Celia Mendoza, the founder of Concierge Habana, explained that when sending pictures of properties to potential clients, she must ask everyone in their office to disconnect from the internet. Regardless, the internet has been immeasurable boon; her concierge services became very in-demand after it was visited by a social media influencer and travel writer.

“The same year I published the magazine, I published a webpage and purchased a domain through my friend in the U.S. so that you can download [the publication] in PDF,” said Robin Pedraja, Founder of Vistar Magazine. He added that he decided to build a full webpage as well to host his content, teaching himself WordPress and using hotel wifi to upload content.

Cuban entrepreneurs benefit from improved U.S.-Cuba relations


“More than 55% of our clients are from the US – an increase since 2014 – and 100% of those who visit our garage are American.” – Nidialys Acosta, Co-Founder of Nostalgicar

“I have a business whose clients are 80%, domestic, so I’m not directly linked to US visitors. However, I have felt the impact of a more open policy: my clients are entrepreneurs who solicit my interior design services for their privately-operated homes, hotels, and restaurants.” – Yamina Vicente, Founder of Decorazon

“Over 60% of my clients come from the US. The people who come to Cuba from the US generally prefer smaller, privately-owned, person-to-person, travel.” – Julia de la Rosa, Co-owner of La Rosa de Ortega B&B

“Everyone knows Americans grow up with the freedom to do whatever they want. How can you confine them to a regimented government-owned resort?” – Reymel Delgado, Founder of Estudio 50

The private sector in Cuba is already being impacted by uncertainty around future U.S. policy


“We have already received 3 group cancellations after the speech made by Trump in Florida.” – Nidialys Acosta, Co-Founder of Nostalgicar

“We know that the current administration says it wants to help private businesses in Cuba, but the effects of this new policy are harmful to us. We need to work together to make sure that the people making the decisions are as informed as possible in Cuba.” – Yamina Vicente, Founder of Decorazon

Celia Mendoza, founder of Concierge Habana, explained how for her travel agency, new restrictions that make it harder for individual American citizens to travel to Cuba would make it more difficult for her to compete against the large government-run agencies. She indicated that new policies restricting American travel to Cuba would direct more revenue to the Cuban government, and eliminating the “Person-to-Person” business provisions would harm her business.

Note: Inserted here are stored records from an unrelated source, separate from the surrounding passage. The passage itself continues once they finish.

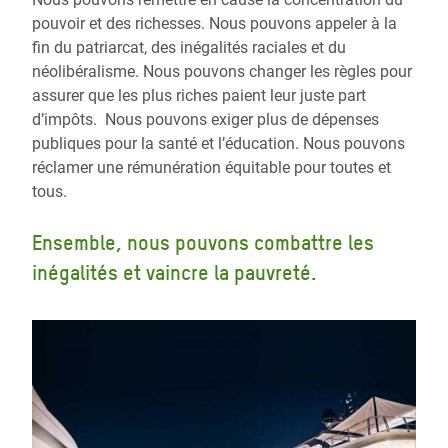
pouvoir et des richesses. Nous pouvons appeler à la
fin du patriarcat, des inégalités raciales et du
néolibéralisme. Nous pouvons changer les règles pour
assurer que les plus riches paient leur juste part
d’impôts. Nous pouvons exiger plus de dépenses
publiques pour la santé et l’éducation. Nous pouvons
réclamer une rémunération équitable pour toutes et
tous.
Ensemble, nous pouvons combattre les
inégalités et vaincre la pauvreté.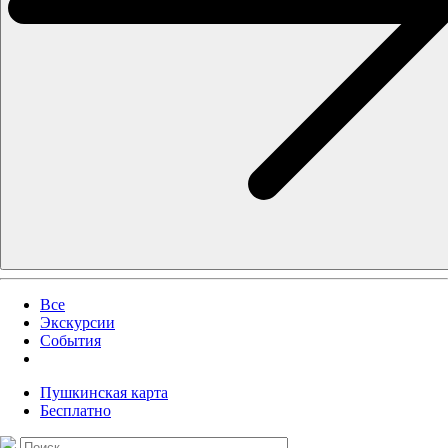
Все
Экскурсии
События
Пушкинская карта
Бесплатно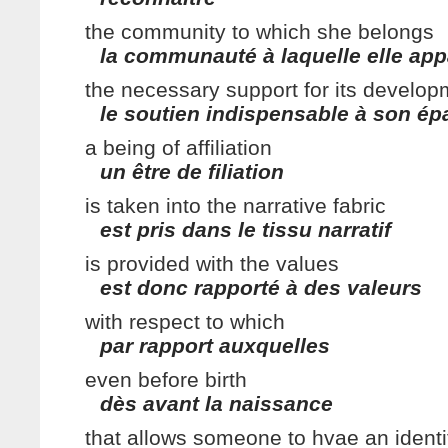
the community to which she belongs
la communauté à laquelle elle app
the necessary support for its develop
le soutien indispensable à son é
a being of affiliation
un être de filiation
is taken into the narrative fabric
est pris dans le tissu narratif
is provided with the values
est donc rapporté à des valeurs
with respect to which
par rapport auxquelles
even before birth
dès avant la naissance
that allows someone to hvae an identi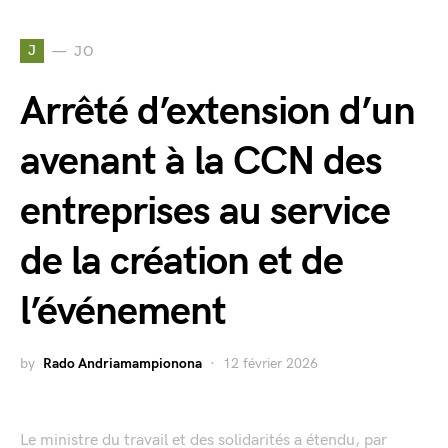
J
JO
Arrêté d’extension d’un
avenant à la CCN des
entreprises au service
de la création et de
l’événement
by
Rado Andriamampionona
12 février 2026
Le ministre du travail et des solidarités a étendu, par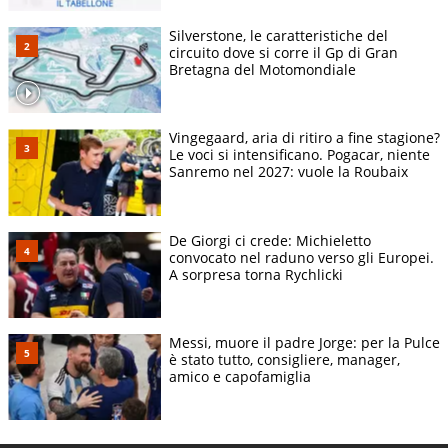
Silverstone, le caratteristiche del
circuito dove si corre il Gp di Gran
Bretagna del Motomondiale
Vingegaard, aria di ritiro a fine stagione?
Le voci si intensificano. Pogacar, niente
Sanremo nel 2027: vuole la Roubaix
De Giorgi ci crede: Michieletto
convocato nel raduno verso gli Europei.
A sorpresa torna Rychlicki
Messi, muore il padre Jorge: per la Pulce
è stato tutto, consigliere, manager,
amico e capofamiglia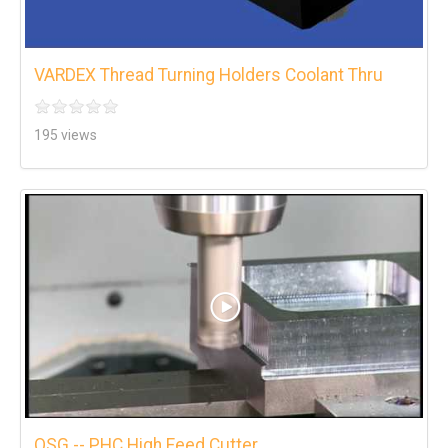
VARDEX Thread Turning Holders Coolant Thru
195 views
OSG -- PHC High Feed Cutter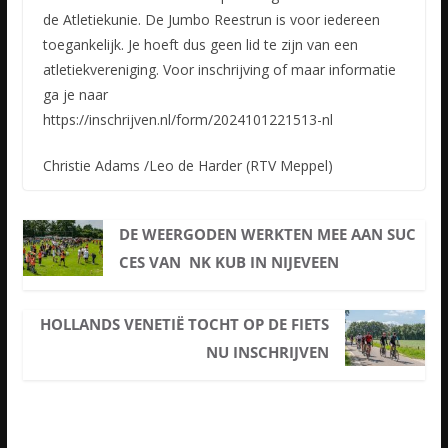
de Atletiekunie. De Jumbo Reestrun is voor iedereen
toegankelijk. Je hoeft dus geen lid te zijn van een
atletiekvereniging. Voor inschrijving of maar informatie
ga je naar
https://inschrijven.nl/form/2024101221513-nl
Christie Adams /Leo de Harder (RTV Meppel)
DE WEERGODEN WERKTEN MEE AAN SUC
CES VAN NK KUB IN NIJEVEEN
HOLLANDS VENETIË TOCHT OP DE FIETS
NU INSCHRIJVEN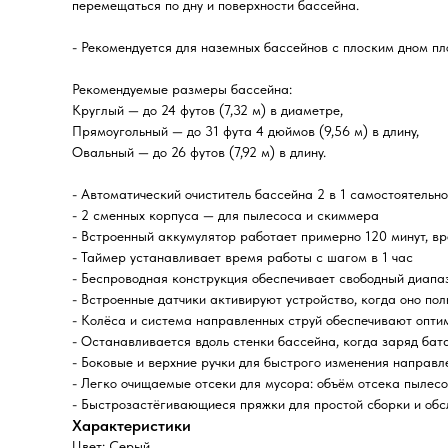
перемещаться по дну и поверхности бассейна.
- Рекомендуется для наземных бассейнов с плоским дном пл
Рекомендуемые размеры бассейна:
Круглый — до 24 футов (7,32 м) в диаметре,
Прямоугольный — до 31 фута 4 дюймов (9,56 м) в длину,
Овальный — до 26 футов (7,92 м) в длину.
- Автоматический очиститель бассейна 2 в 1 самостоятельн
- 2 сменных корпуса — для пылесоса и скиммера
- Встроенный аккумулятор работает примерно 120 минут, в
- Таймер устанавливает время работы с шагом в 1 час
- Беспроводная конструкция обеспечивает свободный диапа
- Встроенные датчики активируют устройство, когда оно пол
- Колёса и система направленных струй обеспечивают опти
- Останавливается вдоль стенки бассейна, когда заряд бат
- Боковые и верхние ручки для быстрого изменения направле
- Легко очищаемые отсеки для мусора: объём отсека пылесо
- Быстрозастёгивающиеся пряжки для простой сборки и обс
Характеристики
Цвет: Серый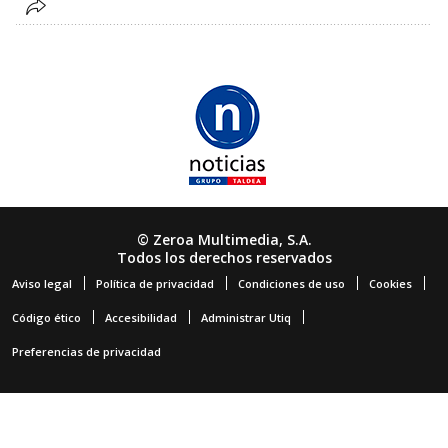
© Zeroa Multimedia, S.A.
Todos los derechos reservados
Aviso legal
Política de privacidad
Condiciones de uso
Cookies
Código ético
Accesibilidad
Administrar Utiq
Preferencias de privacidad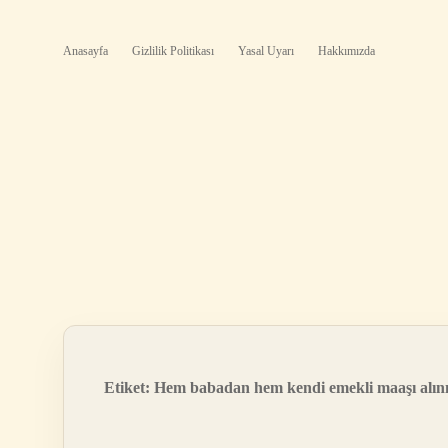
Anasayfa
Gizlilik Politikası
Yasal Uyarı
Hakkımızda
Etiket:
Hem babadan hem kendi emekli maaşı alını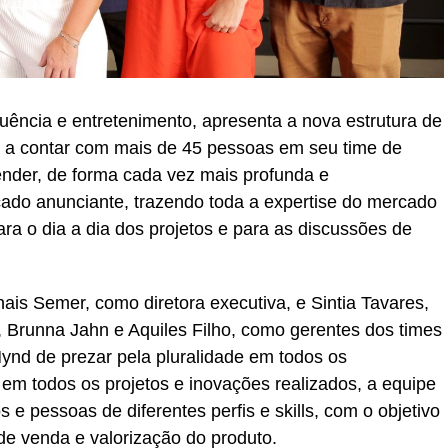
uência e entretenimento, apresenta a nova estrutura de
a a contar com mais de 45 pessoas em seu time de
nder, de forma cada vez mais profunda e
ado anunciante, trazendo toda a expertise do mercado
para o dia a dia dos projetos e para as discussões de
ais Semer, como diretora executiva, e Sintia Tavares,
 Brunna Jahn e Aquiles Filho, como gerentes dos times
Mynd de prezar pela pluralidade em todos os
m todos os projetos e inovações realizados, a equipe
e pessoas de diferentes perfis e skills, com o objetivo
de venda e valorização do produto.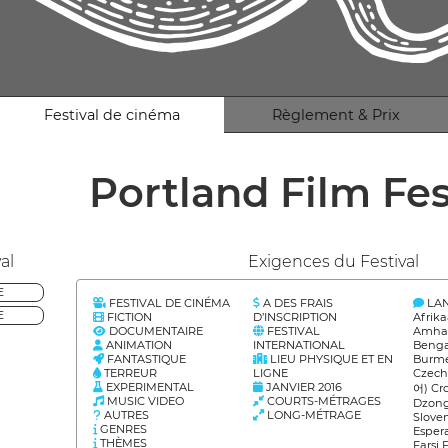
Festival de cinéma
Règlement & Prix
Portland Film Fes
al
Exigences du Festival
E
FESTIVAL DE CINÉMA
A DES FRAIS
LA
E
FICTION
D’INSCRIPTION
Afrik
DOCUMENTAIRE
FESTIVAL
Amhar
ANIMATION
INTERNATIONAL
Benga
FANTASTIQUE
LIEU PHYSIQUE ET EN
Burme
TERREUR
LIGNE
Czech
EXPERIMENTAL
JANVIER 2016
어) Cr
MUSIC VIDEO
COURTS-MÉTRAGES
Dzong
AUTRES
LONG-MÉTRAGE
Slove
GENRES
Esper
THÈMES
Farsi 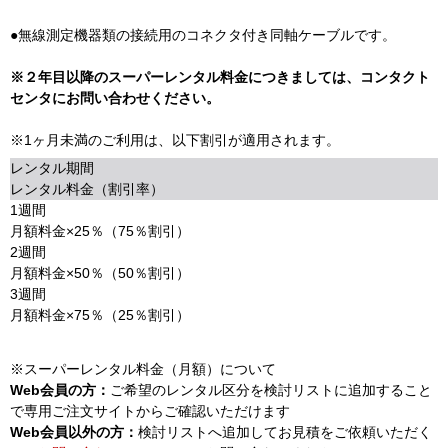
●無線測定機器類の接続用のコネクタ付き同軸ケーブルです。
※２年目以降のスーパーレンタル料金につきましては、コンタクト
センタにお問い合わせください。
※1ヶ月未満のご利用は、以下割引が適用されます。
レンタル期間
レンタル料金（割引率）
1週間
月額料金×25％（75％割引）
2週間
月額料金×50％（50％割引）
3週間
月額料金×75％（25％割引）
※スーパーレンタル料金（月額）について
Web会員の方：
ご希望のレンタル区分を検討リストに追加すること
で専用ご注文サイトからご確認いただけます
Web会員以外の方：
検討リストへ追加してお見積をご依頼いただく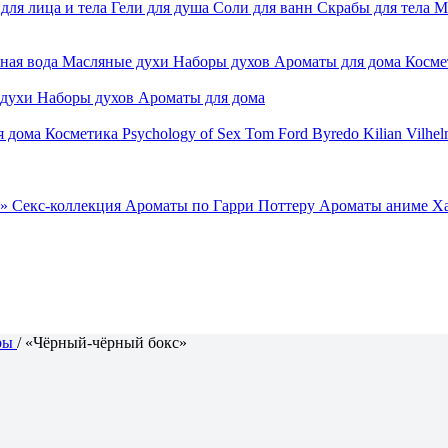
для лица и тела
Гели для душа
Соли для ванн
Скрабы для тела
М
ная вода
Масляные духи
Наборы духов
Ароматы для дома
Косме
 духи
Наборы духов
Ароматы для дома
я дома
Косметика
Psychology of Sex
Tom Ford
Byredo
Kilian
Vilhel
»
Секс-коллекция
Ароматы по Гарри Поттеру
Ароматы аниме Х
ры
/
«Чёрный-чёрный бокс»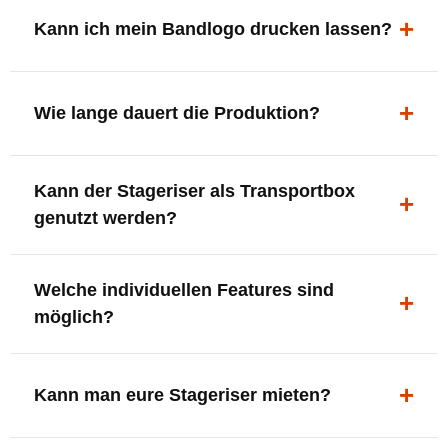
ergonomisch, sicher und gut sichtbar.
Kann ich mein Bandlogo drucken lassen?
Ja. Digitaldrucke und Logo-Fräsungen sind möglich –
deine Bühne, deine Marke.
Wie lange dauert die Produktion?
In der Regel 7–10 Tage nach Druckfreigabe. Versand
Kann der Stageriser als Transportbox
innerhalb Deutschlands kostenfrei.
genutzt werden?
Ja. Einfach umdrehen und Stauraum für Kabel, Tools
Welche individuellen Features sind
oder Zubehör nutzen.
möglich?
LED-Panel + Halterung
XLR-Brücke / Schnittstelle
Kann man eure Stageriser mieten?
Flaschenhalter & Flaschenöffner
Setlist-Clip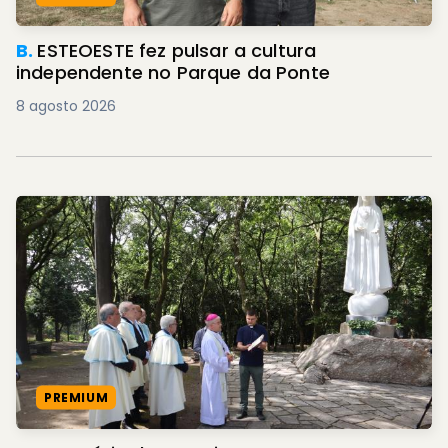
B.
ESTEOESTE fez pulsar a cultura
independente no Parque da Ponte
8 agosto 2026
PREMIUM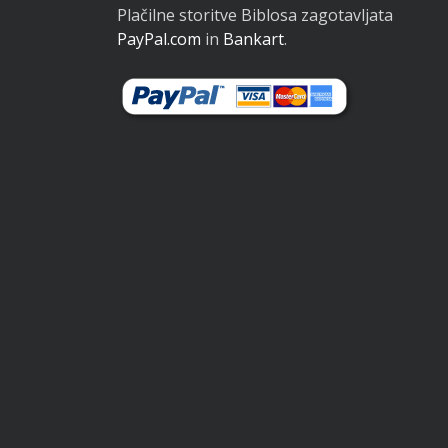
Plačilne storitve Biblosa zagotavljata
PayPal.com
in
Bankart
.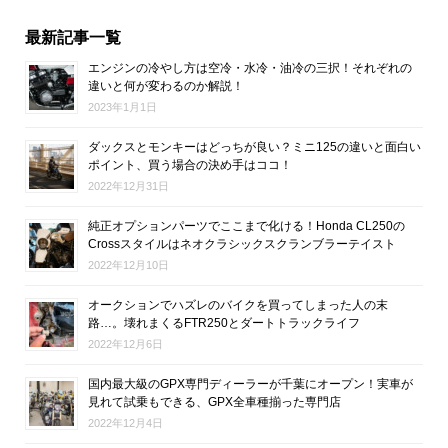
最新記事一覧
エンジンの冷やし方は空冷・水冷・油冷の三択！それぞれの
違いと何が変わるのか解説！
2023年1月1日
ダックスとモンキーはどっちが良い？ミニ125の違いと面白い
ポイント、買う場合の決め手はココ！
2022年12月31日
純正オプションパーツでここまで化ける！Honda CL250の
Crossスタイルはネオクラシックスクランブラーテイスト
2022年12月10日
オークションでハズレのバイクを買ってしまった人の末
路…。壊れまくるFTR250とダートトラックライフ
2022年12月6日
国内最大級のGPX専門ディーラーが千葉にオープン！実車が
見れて試乗もできる、GPX全車種揃った専門店
2022年12月4日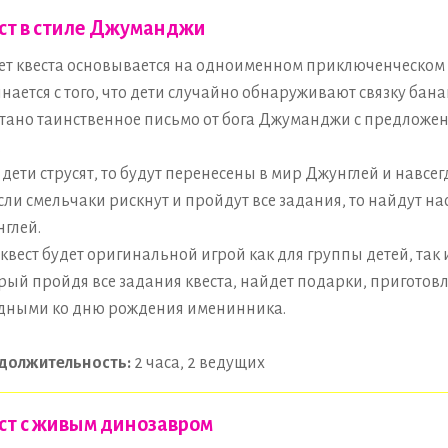
ст в стиле Джуманджи
т квеста основывается на одноименном приключенческом 
нается с того, что дети случайно обнаруживают связку банан
тано таинственное письмо от бога Джуманджи с предложен
.
 дети струсят, то будут перенесены в мир Джунглей и навсегд
сли смельчаки рискнут и пройдут все задания, то найдут н
глей.
 квест будет оригинальной игрой как для группы детей, так
рый пройдя все задания квеста, найдет подарки, пригото
дными ко дню рождения именинника.
должительность:
2 часа, 2 ведущих
ст с живым динозавром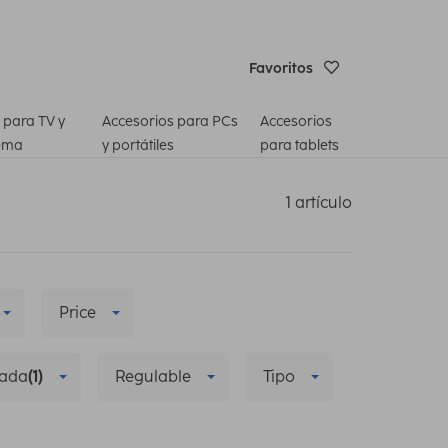
Favoritos
 para TV y
Accesorios para PCs
Accesorios
ema
y portátiles
para tablets
1 artículo
Price
zada
(1)
Regulable
Tipo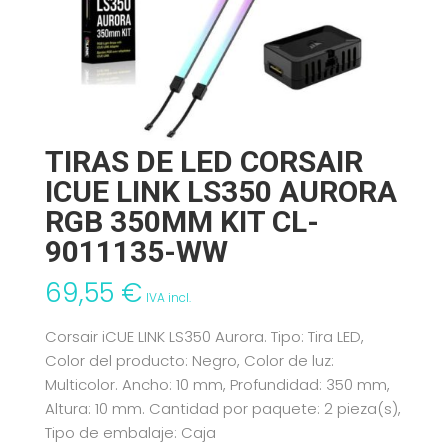
TIRAS DE LED CORSAIR
ICUE LINK LS350 AURORA
RGB 350MM KIT CL-
9011135-WW
69,55
€
IVA incl.
Corsair iCUE LINK LS350 Aurora. Tipo: Tira LED,
Color del producto: Negro, Color de luz:
Multicolor. Ancho: 10 mm, Profundidad: 350 mm,
Altura: 10 mm. Cantidad por paquete: 2 pieza(s),
Tipo de embalaje: Caja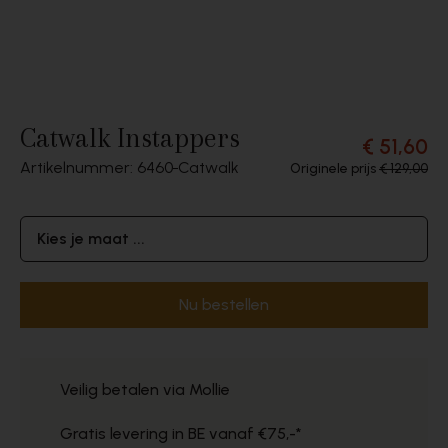
Catwalk Instappers
€ 51,60
Artikelnummer: 6460
Catwalk
Originele prijs
€ 129,00
Kies je maat ...
Nu bestellen
Veilig betalen via Mollie
Gratis levering in BE vanaf €75,-*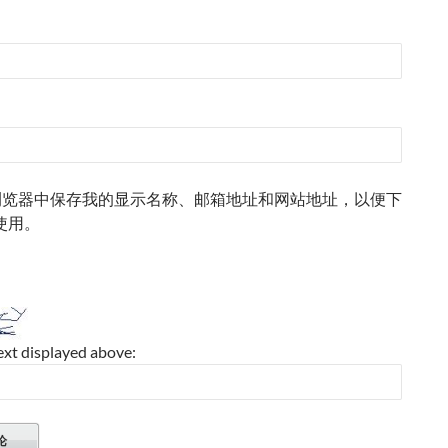
浏览器中保存我的显示名称、邮箱地址和网站地址，以便下
使用。
ext displayed above: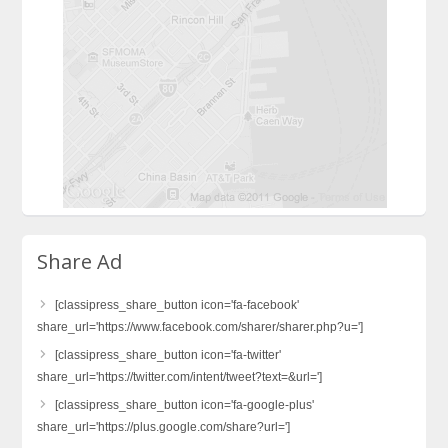
Share Ad
[classipress_share_button icon='fa-facebook'
share_url='https://www.facebook.com/sharer/sharer.php?u=']
[classipress_share_button icon='fa-twitter'
share_url='https://twitter.com/intent/tweet?text=&url=']
[classipress_share_button icon='fa-google-plus'
share_url='https://plus.google.com/share?url=']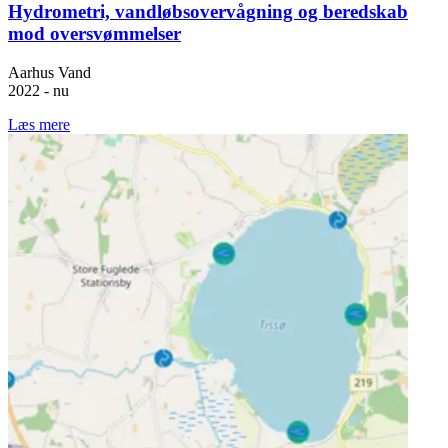
Hydrometri, vandløbsovervågning og beredskab
mod oversvømmelser
Aarhus Vand
2022 - nu
Læs mere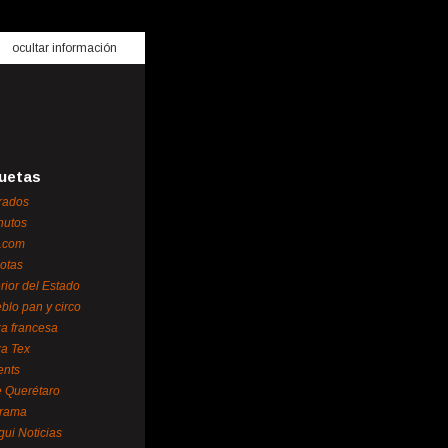
ocultar información
uetas
rados
nutos
.com
otas
erior del Estado
blo pan y circo
za francesa
za Tex
ents
 Querétaro
orama
gui Noticias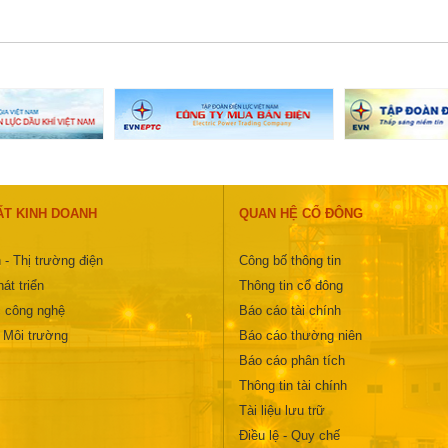
ẤT KINH DOANH
QUAN HỆ CỔ ĐÔNG
 - Thị trường điện
Công bố thông tin
át triển
Thông tin cổ đông
 công nghệ
Báo cáo tài chính
- Môi trường
Báo cáo thường niên
Báo cáo phân tích
Thông tin tài chính
Tài liệu lưu trữ
Điều lệ - Quy chế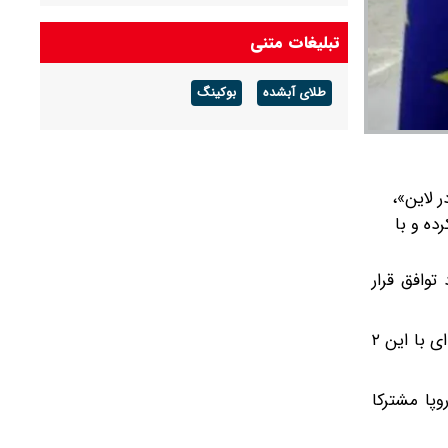
آلمانی ها خواستار استعفای مرتس شدند
تبلیغات متنی
طلای آبشده
بوکینگ
ر لاین»،
ت کرده و با
توافق قرار
طبق این بیانیه «شی جین‌پینگ»، رئیس جمهور چین قرار است در جریان سفر کاستا و فون در لاین به کشورش دیدارهای جداگانه‌ای با این ۲
شورای دولتی چین و این ۲ رهبر اتحادیه اروپا مشترکا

“If the US government wants to help us, the new policy is wrong. This policy is hurting us, it’s not helping us.” – Robin Pedraja, Founder of Vistar Magazine

Entrepreneurs in Cuba face particular challenges around access to global payments and financial services systems

Julio Álvarez, co-founder of Nostalgicar, explained that even after the loosening of restrictions, he was unable to open a bank account in the US. In the current climate of unpredictability, he foresees that conducting simple business transactions with the US will become even more difficult.

“We don’t have credit cards in Cuba, that means clients have to travel with lots of cash. I cannot ask for money in advance, if clients cancel I lose money because I’m the one paying for deposits.” – Celia Mendoza, Founder of Concierge Habana

“Our businesses are solid, for now. The next step would be allowing us to make payments with American accounts,” Reymel Delgado, Founder of Estudio 50. “I’m not asking for a fish, just a fishing rod.”